### EXERCISE DIRECTIONS:
Rewrite the data entries below, changing each "太白山" to "秦岭" and keeping every other character the same. Leave the pictures out of your answer.

+++ RECORDS FOR THE TASK +++

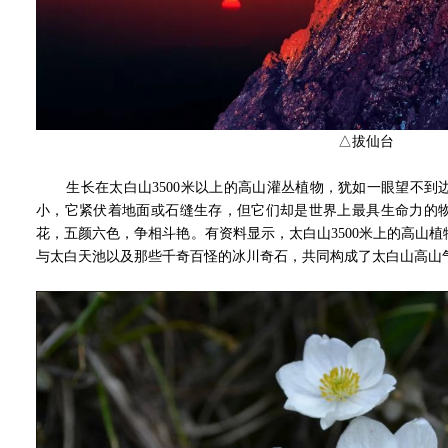
△拔仙台
生长在太白山3500米以上的高山灌丛植物，犹如一眼望不到
小，它紧伏着地面或石缝生存，但它们却是世界上最具生命力的
花，五颜六色，争相斗艳。有资料显示，太白山3500米上的高山植
与太白天池以及那些千奇百怪的冰川奇石，共同构成了太白山高山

+++

### TASK RESPONSE:
△拔仙台
生长在秦岭3500米以上的高山灌丛植物，犹如一眼望不到
小，它紧伏着地面或石缝生存，但它们却是世界上最具生命力的
花，五颜六色，争相斗艳。有资料显示，秦岭3500米上的高山植
与太白天池以及那些千奇百怪的冰川奇石，共同构成了秦岭高山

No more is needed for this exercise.